The problem: Write the records below out again exactly as given, with no images.

Records provided:
⟨
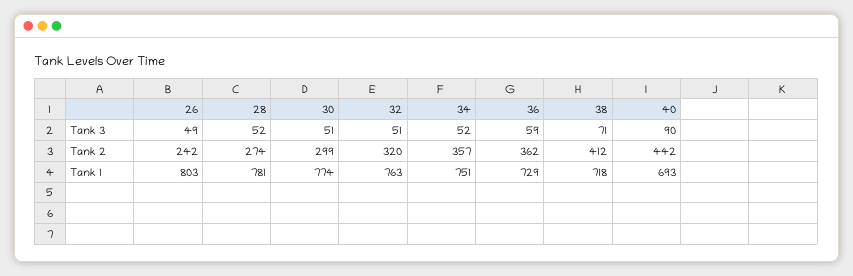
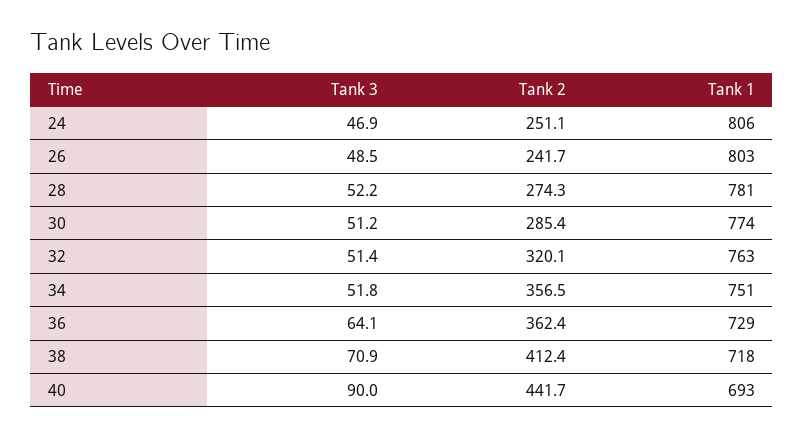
  {
    "26": {
      "Tank 3": 48.5,
      "Tank 2": 241.7,
      "Tank 1": 803
    },
    "28": {
      "Tank 3": 52.2,
      "Tank 2": 274.3,
      "Tank 1": 781
    },
    "30": {
      "Tank 3": 51.2,
-     "Tank 2": 299,
+     "Tank 2": 285.4,
      "Tank 1": 774
    },
    "32": {
      "Tank 3": 51.4,
      "Tank 2": 320.1,
      "Tank 1": 763
    },
    "34": {
      "Tank 3": 51.8,
      "Tank 2": 356.5,
      "Tank 1": 751
    },
    "36": {
-     "Tank 3": 59,
+     "Tank 3": 64.1,
      "Tank 2": 362.4,
      "Tank 1": 729
    },
    "38": {
      "Tank 3": 70.9,
      "Tank 2": 412.4,
      "Tank 1": 718
    },
    "40": {
      "Tank 3": 90,
      "Tank 2": 441.7,
      "Tank 1": 693
-   }
+   },
+   "24": {
+     "Tank 3": 46.9,
+     "Tank 2": 251.1,
+     "Tank 1": 806
+   }
  }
⟩
Written reply:
  {
    "26": {
      "Tank 3": 48.5,
      "Tank 2": 241.7,
      "Tank 1": 803
    },
    "28": {
      "Tank 3": 52.2,
      "Tank 2": 274.3,
      "Tank 1": 781
    },
    "30": {
      "Tank 3": 51.2,
-     "Tank 2": 299,
+     "Tank 2": 285.4,
      "Tank 1": 774
    },
    "32": {
      "Tank 3": 51.4,
      "Tank 2": 320.1,
      "Tank 1": 763
    },
    "34": {
      "Tank 3": 51.8,
      "Tank 2": 356.5,
      "Tank 1": 751
    },
    "36": {
-     "Tank 3": 59,
+     "Tank 3": 64.1,
      "Tank 2": 362.4,
      "Tank 1": 729
    },
    "38": {
      "Tank 3": 70.9,
      "Tank 2": 412.4,
      "Tank 1": 718
    },
    "40": {
      "Tank 3": 90,
      "Tank 2": 441.7,
      "Tank 1": 693
-   }
+   },
+   "24": {
+     "Tank 3": 46.9,
+     "Tank 2": 251.1,
+     "Tank 1": 806
+   }
  }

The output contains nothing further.